- Nouveau

Éditeurs : A. Vromant et Cie
Année : 1894
Pages : 315 P.
A Mon Fils Édouard
André Chénier
Si l'on déterrait, demain, à Athènes, un temple peuplé de splendides statues du temps de Périclès, il semble que les catholiques devraient prendre quelque souci d'une aussi étonnante découverte. Ils auraient à se demander si ces statues ne révèlent pas quelque trait inconnu de ces mythes antiques, où tant de vérités primitives ont été mystérieusement conservées; ils auraient probablement à flétrir quelque impureté nouvelle d'une religion où l'impureté a tenu tant de place; ils auraient certainement à constater, une fois de plus, comment ces admirables artistes entendaient l'expression de la Beauté, et quel idéal ils s'en faisaient. Eh bien! ces vers inédits d'André Chénier que son neveu vient de publier, ces beaux vers sont comme un groupe superbe de statues grecques qui serait. soudainement découvert au fond de quelque Parthénon inconnu. La comparaison nous parait des plus exactes, et André Chénier doit être surtout considéré comme un sculpteur d'Athènes au cinquième siècle avant Jésus-Christ. Ce n'est pas un Français, ce n'est même pas un Latin : c'est un Grec. C'est un contemporain de Phidias égaré parmi nous, et ses yeux, qui n'ont jamais regardé des églises, étaient naïvement occupés à chercher des temples. On n'a jamais si parfaitement vécu en dehors de son temps et de sa race ; on ne s'est jamais « extériorisé » à ce point. C'est la merveille de cette vie et le caractère de ce génie.
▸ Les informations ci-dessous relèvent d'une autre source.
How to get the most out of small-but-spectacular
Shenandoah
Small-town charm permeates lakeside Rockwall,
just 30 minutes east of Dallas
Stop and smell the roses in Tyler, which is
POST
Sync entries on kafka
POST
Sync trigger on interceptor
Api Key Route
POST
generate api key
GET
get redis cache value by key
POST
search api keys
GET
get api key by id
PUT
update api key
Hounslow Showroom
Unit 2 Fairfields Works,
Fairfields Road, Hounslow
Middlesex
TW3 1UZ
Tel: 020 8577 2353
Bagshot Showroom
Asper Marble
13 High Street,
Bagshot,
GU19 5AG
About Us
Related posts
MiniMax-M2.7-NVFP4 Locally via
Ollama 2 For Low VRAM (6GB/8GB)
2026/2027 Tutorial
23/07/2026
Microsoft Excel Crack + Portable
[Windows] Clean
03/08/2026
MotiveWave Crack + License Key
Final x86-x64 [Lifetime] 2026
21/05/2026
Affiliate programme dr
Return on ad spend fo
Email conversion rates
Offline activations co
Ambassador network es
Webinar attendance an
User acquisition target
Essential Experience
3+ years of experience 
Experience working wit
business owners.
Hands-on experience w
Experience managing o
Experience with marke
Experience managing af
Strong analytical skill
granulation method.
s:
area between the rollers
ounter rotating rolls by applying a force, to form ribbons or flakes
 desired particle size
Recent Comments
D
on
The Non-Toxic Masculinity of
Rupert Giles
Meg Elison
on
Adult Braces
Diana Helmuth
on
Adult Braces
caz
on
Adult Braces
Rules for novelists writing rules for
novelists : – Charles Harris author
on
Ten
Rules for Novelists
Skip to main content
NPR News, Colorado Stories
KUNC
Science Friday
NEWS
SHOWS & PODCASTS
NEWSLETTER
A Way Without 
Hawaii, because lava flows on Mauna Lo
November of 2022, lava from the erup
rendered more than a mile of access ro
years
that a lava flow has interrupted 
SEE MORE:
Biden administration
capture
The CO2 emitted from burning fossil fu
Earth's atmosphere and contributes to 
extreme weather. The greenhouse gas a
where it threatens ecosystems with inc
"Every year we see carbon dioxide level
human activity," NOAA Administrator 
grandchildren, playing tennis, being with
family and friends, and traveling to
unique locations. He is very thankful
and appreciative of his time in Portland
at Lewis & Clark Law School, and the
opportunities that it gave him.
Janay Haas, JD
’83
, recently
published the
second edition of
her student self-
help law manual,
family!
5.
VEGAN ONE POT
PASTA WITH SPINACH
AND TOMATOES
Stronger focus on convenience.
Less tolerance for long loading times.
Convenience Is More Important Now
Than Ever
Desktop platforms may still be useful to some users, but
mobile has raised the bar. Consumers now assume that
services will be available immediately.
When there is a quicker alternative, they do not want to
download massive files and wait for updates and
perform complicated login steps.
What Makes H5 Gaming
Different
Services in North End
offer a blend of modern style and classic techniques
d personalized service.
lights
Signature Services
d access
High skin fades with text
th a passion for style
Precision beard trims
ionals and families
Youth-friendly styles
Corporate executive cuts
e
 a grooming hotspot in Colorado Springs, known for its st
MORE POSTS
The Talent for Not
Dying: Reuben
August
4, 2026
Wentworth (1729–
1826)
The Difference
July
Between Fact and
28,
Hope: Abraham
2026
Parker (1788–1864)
Un jour, cependant, ce grand poète avait élevé son regard au-dessus des élégants horizons de l'Attique ; un jour, il avait trouvé celte définition de la Poésie, où passe je ne sais quel souffle chrétien et moderne :
L'Art des transports de l'âme est un faible interprète ; L'Art ne fait que des vers : le cœur seul est poète'.
Mais, quoi qu'on en ait pu dire, de telles élévations, de tels coups d'aile sont rares dans l'œuvre d'André, et il retombe bien vite dans ses vallons païens.